The poem begins with a hymn praising Ishtar in her aspect as the goddess of war. Her excessively aggressive behaviour irritates Ea, who resolves to put an end to it. He proposes to the gods to create her an opponent, Ṣaltu ("discord"). As he is the only one with the skill to accomplish the task he has proposed, the gods delegate its execution to him. Ea then creates Ṣaltu from the dirt beneath his fingernails. She is described as a powerful fighter of monstrous proportions. Ea then tells Ṣaltu that she has been created to disrespectfully challenge Ishtar, whom he calls Irnina ( the name of one of her aspects) and he instructs her on how she is to act. He proceeds to describe Ishtar so that Ṣaltu might recognize her. In a fragmentary section, Ea taunts Ṣaltu by praising Ishtar.

So he dispatched Ṣaltu
extraordinary of form
making her tremble with insults,
contempt and calumny.
Ea the wise, whose reasoning is beyond all,
goes on to add yet a word
(that cuts) to her heart.
The sign of Ishtar the queen he gives her-
for it is Ishtar herself, greater than all the gods.
He makes her know her grandeur.
He well describes to her that prideful self,
this lest she avoid (her) later.

As a result, Ṣaltu flows into a rage and goes to look for the goddess. Ishtar hears of this new opponent and dispatches her sukkal Ninshubur to acquire more information on her. The confrontation between Ishtar and Ṣaltu is lost. In the last section, the goddess, now referred to with the name Agushaya, complains to Ea about Ṣaltu and demands that he sends her away. Ea responds positively, and declares that one day of the year people will perform a whirling dance in the street in her honor. The end of the poem indicates that Ishtar has abandoned her overly violent ways.

# [PROVIDED DATA]

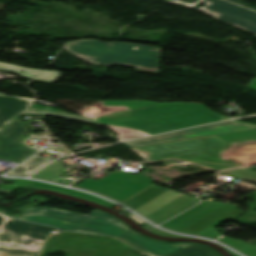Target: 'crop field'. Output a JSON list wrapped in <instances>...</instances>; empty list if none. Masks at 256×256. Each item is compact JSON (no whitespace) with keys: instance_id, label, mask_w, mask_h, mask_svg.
Wrapping results in <instances>:
<instances>
[{"instance_id":"1","label":"crop field","mask_w":256,"mask_h":256,"mask_svg":"<svg viewBox=\"0 0 256 256\" xmlns=\"http://www.w3.org/2000/svg\"><path fill=\"white\" fill-rule=\"evenodd\" d=\"M103 103L104 106H124L128 110L110 113L93 120L103 125L138 131L118 136L116 139L119 141L222 120L202 104L153 103L151 101Z\"/></svg>"},{"instance_id":"2","label":"crop field","mask_w":256,"mask_h":256,"mask_svg":"<svg viewBox=\"0 0 256 256\" xmlns=\"http://www.w3.org/2000/svg\"><path fill=\"white\" fill-rule=\"evenodd\" d=\"M20 219L53 225L59 229L115 236L123 242L157 256H165L191 244H166L147 239L130 230L116 218L95 210L88 215L54 208H27Z\"/></svg>"},{"instance_id":"3","label":"crop field","mask_w":256,"mask_h":256,"mask_svg":"<svg viewBox=\"0 0 256 256\" xmlns=\"http://www.w3.org/2000/svg\"><path fill=\"white\" fill-rule=\"evenodd\" d=\"M245 140H256V130L215 137L154 144L136 147V149H142L150 153V158L147 162L178 159L220 171L242 166V164L236 160H222L219 154L227 144Z\"/></svg>"},{"instance_id":"4","label":"crop field","mask_w":256,"mask_h":256,"mask_svg":"<svg viewBox=\"0 0 256 256\" xmlns=\"http://www.w3.org/2000/svg\"><path fill=\"white\" fill-rule=\"evenodd\" d=\"M64 50L94 65L130 66L136 67L137 72L152 74L159 73L162 52V49L157 47L100 41L71 43L67 44Z\"/></svg>"},{"instance_id":"5","label":"crop field","mask_w":256,"mask_h":256,"mask_svg":"<svg viewBox=\"0 0 256 256\" xmlns=\"http://www.w3.org/2000/svg\"><path fill=\"white\" fill-rule=\"evenodd\" d=\"M198 202L183 193L150 186L123 204L159 224Z\"/></svg>"},{"instance_id":"6","label":"crop field","mask_w":256,"mask_h":256,"mask_svg":"<svg viewBox=\"0 0 256 256\" xmlns=\"http://www.w3.org/2000/svg\"><path fill=\"white\" fill-rule=\"evenodd\" d=\"M78 182L80 180L72 186H75ZM151 184H153V181L143 174L133 175L123 171L109 173L101 180L87 179L76 187L92 190L123 203Z\"/></svg>"},{"instance_id":"7","label":"crop field","mask_w":256,"mask_h":256,"mask_svg":"<svg viewBox=\"0 0 256 256\" xmlns=\"http://www.w3.org/2000/svg\"><path fill=\"white\" fill-rule=\"evenodd\" d=\"M51 227L34 225L0 215V246L39 252Z\"/></svg>"},{"instance_id":"8","label":"crop field","mask_w":256,"mask_h":256,"mask_svg":"<svg viewBox=\"0 0 256 256\" xmlns=\"http://www.w3.org/2000/svg\"><path fill=\"white\" fill-rule=\"evenodd\" d=\"M253 129H256L255 124H247L241 121L232 120V121L221 122V123L181 130L177 132L147 137L143 139L128 141L124 143L130 147H136V146L161 143V142L229 134V133H235V132H241V131H247V130H253Z\"/></svg>"},{"instance_id":"9","label":"crop field","mask_w":256,"mask_h":256,"mask_svg":"<svg viewBox=\"0 0 256 256\" xmlns=\"http://www.w3.org/2000/svg\"><path fill=\"white\" fill-rule=\"evenodd\" d=\"M202 2L206 5L197 10L256 34V12L224 0H203Z\"/></svg>"},{"instance_id":"10","label":"crop field","mask_w":256,"mask_h":256,"mask_svg":"<svg viewBox=\"0 0 256 256\" xmlns=\"http://www.w3.org/2000/svg\"><path fill=\"white\" fill-rule=\"evenodd\" d=\"M28 133L29 129L19 117L1 130L0 157L22 161L36 153V151L19 143Z\"/></svg>"},{"instance_id":"11","label":"crop field","mask_w":256,"mask_h":256,"mask_svg":"<svg viewBox=\"0 0 256 256\" xmlns=\"http://www.w3.org/2000/svg\"><path fill=\"white\" fill-rule=\"evenodd\" d=\"M223 204L224 203L203 202L161 226L179 232Z\"/></svg>"},{"instance_id":"12","label":"crop field","mask_w":256,"mask_h":256,"mask_svg":"<svg viewBox=\"0 0 256 256\" xmlns=\"http://www.w3.org/2000/svg\"><path fill=\"white\" fill-rule=\"evenodd\" d=\"M220 156L222 159H237L243 166L256 164V141L227 145Z\"/></svg>"},{"instance_id":"13","label":"crop field","mask_w":256,"mask_h":256,"mask_svg":"<svg viewBox=\"0 0 256 256\" xmlns=\"http://www.w3.org/2000/svg\"><path fill=\"white\" fill-rule=\"evenodd\" d=\"M32 99L0 96V128L15 118Z\"/></svg>"},{"instance_id":"14","label":"crop field","mask_w":256,"mask_h":256,"mask_svg":"<svg viewBox=\"0 0 256 256\" xmlns=\"http://www.w3.org/2000/svg\"><path fill=\"white\" fill-rule=\"evenodd\" d=\"M65 172H67V171L64 169L63 163L56 161V162L48 165L46 168H44L42 171H40L36 175L34 174L35 175L34 177L44 178V179H47L50 181L69 185L72 183V181L58 178Z\"/></svg>"},{"instance_id":"15","label":"crop field","mask_w":256,"mask_h":256,"mask_svg":"<svg viewBox=\"0 0 256 256\" xmlns=\"http://www.w3.org/2000/svg\"><path fill=\"white\" fill-rule=\"evenodd\" d=\"M52 160L42 158L38 155L32 157L31 159L25 161L24 163L20 164L13 170H11L7 174H19V175H27L29 176L32 174L34 171L39 169L40 167L44 166L48 162Z\"/></svg>"},{"instance_id":"16","label":"crop field","mask_w":256,"mask_h":256,"mask_svg":"<svg viewBox=\"0 0 256 256\" xmlns=\"http://www.w3.org/2000/svg\"><path fill=\"white\" fill-rule=\"evenodd\" d=\"M29 187L56 190V191L68 193V194H71V195L87 198V199L96 201L98 203H101V204H104V205H107V206H110V207L115 206V204L108 203V202H106V201H104L100 198H96V197H93V196H90V195H87V194H84V193H81V192H77V191H73V190H69V189H65V188H61V187H57V186H53V185H49V184H44L42 182L33 181Z\"/></svg>"},{"instance_id":"17","label":"crop field","mask_w":256,"mask_h":256,"mask_svg":"<svg viewBox=\"0 0 256 256\" xmlns=\"http://www.w3.org/2000/svg\"><path fill=\"white\" fill-rule=\"evenodd\" d=\"M168 256H217V255L204 246L193 244L187 248H184L178 252H174Z\"/></svg>"},{"instance_id":"18","label":"crop field","mask_w":256,"mask_h":256,"mask_svg":"<svg viewBox=\"0 0 256 256\" xmlns=\"http://www.w3.org/2000/svg\"><path fill=\"white\" fill-rule=\"evenodd\" d=\"M218 240L236 248L237 250L243 252L248 256H256V245H252L250 243H247L241 240L227 238L225 236L221 237Z\"/></svg>"},{"instance_id":"19","label":"crop field","mask_w":256,"mask_h":256,"mask_svg":"<svg viewBox=\"0 0 256 256\" xmlns=\"http://www.w3.org/2000/svg\"><path fill=\"white\" fill-rule=\"evenodd\" d=\"M25 113H29V114L42 113V114L57 116V117H61V118H65V119H70V120H74V121L84 122V123H90V124H94L95 123L94 121H92L90 119H86L84 117H79L77 115H71V114H65V113L41 110V109H36V108H30Z\"/></svg>"},{"instance_id":"20","label":"crop field","mask_w":256,"mask_h":256,"mask_svg":"<svg viewBox=\"0 0 256 256\" xmlns=\"http://www.w3.org/2000/svg\"><path fill=\"white\" fill-rule=\"evenodd\" d=\"M124 109H126V108H124V107H104L102 102H99L81 115H83L87 118H94V117H98V116H101V115H104V114H107L110 112L124 110Z\"/></svg>"},{"instance_id":"21","label":"crop field","mask_w":256,"mask_h":256,"mask_svg":"<svg viewBox=\"0 0 256 256\" xmlns=\"http://www.w3.org/2000/svg\"><path fill=\"white\" fill-rule=\"evenodd\" d=\"M231 176L239 177L244 180L256 182V171H250L246 168L236 169L232 171L220 172Z\"/></svg>"},{"instance_id":"22","label":"crop field","mask_w":256,"mask_h":256,"mask_svg":"<svg viewBox=\"0 0 256 256\" xmlns=\"http://www.w3.org/2000/svg\"><path fill=\"white\" fill-rule=\"evenodd\" d=\"M167 1H171V2L192 8V7L196 6L198 3H200L202 0H167ZM226 1L238 4V5L248 8L250 10L256 11V7H252L250 5L242 3V2H240V0H226Z\"/></svg>"},{"instance_id":"23","label":"crop field","mask_w":256,"mask_h":256,"mask_svg":"<svg viewBox=\"0 0 256 256\" xmlns=\"http://www.w3.org/2000/svg\"><path fill=\"white\" fill-rule=\"evenodd\" d=\"M226 220H228V219L223 218L222 220L216 222L215 224L209 226L208 228L202 230L201 232H199L197 234L216 239V238H218V237H220L222 235L214 227L219 225L220 223L226 221Z\"/></svg>"},{"instance_id":"24","label":"crop field","mask_w":256,"mask_h":256,"mask_svg":"<svg viewBox=\"0 0 256 256\" xmlns=\"http://www.w3.org/2000/svg\"><path fill=\"white\" fill-rule=\"evenodd\" d=\"M128 217H130L131 219L135 220L137 223L144 225L143 227H145L146 229H148V230H150V231H152V232H154L156 234H159V235H162V236H168V237H184V236L171 235V234H167V233H164L162 231H159V230H157L154 227L150 226L149 224L144 222L142 219H140L139 217H137V216H135L133 214L128 215Z\"/></svg>"},{"instance_id":"25","label":"crop field","mask_w":256,"mask_h":256,"mask_svg":"<svg viewBox=\"0 0 256 256\" xmlns=\"http://www.w3.org/2000/svg\"><path fill=\"white\" fill-rule=\"evenodd\" d=\"M62 74H59L57 71H44L35 79L37 81L43 82H54L57 78L61 77Z\"/></svg>"},{"instance_id":"26","label":"crop field","mask_w":256,"mask_h":256,"mask_svg":"<svg viewBox=\"0 0 256 256\" xmlns=\"http://www.w3.org/2000/svg\"><path fill=\"white\" fill-rule=\"evenodd\" d=\"M0 66L18 70V71H22L24 73L32 74V75H36L38 72L41 71V70L35 69V68H26V67H21V66L9 64V63H4V62H0Z\"/></svg>"},{"instance_id":"27","label":"crop field","mask_w":256,"mask_h":256,"mask_svg":"<svg viewBox=\"0 0 256 256\" xmlns=\"http://www.w3.org/2000/svg\"><path fill=\"white\" fill-rule=\"evenodd\" d=\"M109 128H111L112 130L120 133V134H123V133H128V132H134V131H131V130H127V129H123V128H118V127H114V126H107Z\"/></svg>"},{"instance_id":"28","label":"crop field","mask_w":256,"mask_h":256,"mask_svg":"<svg viewBox=\"0 0 256 256\" xmlns=\"http://www.w3.org/2000/svg\"><path fill=\"white\" fill-rule=\"evenodd\" d=\"M0 70L8 71V72H13V73H17V74H19V75H21V76H24V77H27V78H30V79H32V78L34 77V76H32V75H26V74H23V73H21V72L14 71V70H10V69H6V68H2V67H0Z\"/></svg>"},{"instance_id":"29","label":"crop field","mask_w":256,"mask_h":256,"mask_svg":"<svg viewBox=\"0 0 256 256\" xmlns=\"http://www.w3.org/2000/svg\"><path fill=\"white\" fill-rule=\"evenodd\" d=\"M135 151L138 152L140 155H142L144 157L145 161L149 158V154L148 153L143 152L141 150H135Z\"/></svg>"},{"instance_id":"30","label":"crop field","mask_w":256,"mask_h":256,"mask_svg":"<svg viewBox=\"0 0 256 256\" xmlns=\"http://www.w3.org/2000/svg\"><path fill=\"white\" fill-rule=\"evenodd\" d=\"M0 256H26V255H19V254H2V253H0Z\"/></svg>"},{"instance_id":"31","label":"crop field","mask_w":256,"mask_h":256,"mask_svg":"<svg viewBox=\"0 0 256 256\" xmlns=\"http://www.w3.org/2000/svg\"><path fill=\"white\" fill-rule=\"evenodd\" d=\"M0 159L9 160V159H5V158H0ZM9 161H14V160H9ZM15 162H18V161H15Z\"/></svg>"},{"instance_id":"32","label":"crop field","mask_w":256,"mask_h":256,"mask_svg":"<svg viewBox=\"0 0 256 256\" xmlns=\"http://www.w3.org/2000/svg\"><path fill=\"white\" fill-rule=\"evenodd\" d=\"M231 253H232V252H231ZM232 255H233V256H238V255H236V254H234V253H232Z\"/></svg>"},{"instance_id":"33","label":"crop field","mask_w":256,"mask_h":256,"mask_svg":"<svg viewBox=\"0 0 256 256\" xmlns=\"http://www.w3.org/2000/svg\"><path fill=\"white\" fill-rule=\"evenodd\" d=\"M149 255V254H148ZM149 256H152V255H149Z\"/></svg>"},{"instance_id":"34","label":"crop field","mask_w":256,"mask_h":256,"mask_svg":"<svg viewBox=\"0 0 256 256\" xmlns=\"http://www.w3.org/2000/svg\"><path fill=\"white\" fill-rule=\"evenodd\" d=\"M0 94H3V93H0Z\"/></svg>"}]
</instances>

# [WHAT IS EXPECTED]
Write out the part of the Ishtar and Ṣaltu text that opens with the words "So he dispatched" and closes with "to her heart.".

# [ANSWER TO THIS TASK]
So he dispatched Ṣaltu
extraordinary of form
making her tremble with insults,
contempt and calumny.
Ea the wise, whose reasoning is beyond all,
goes on to add yet a word
(that cuts) to her heart.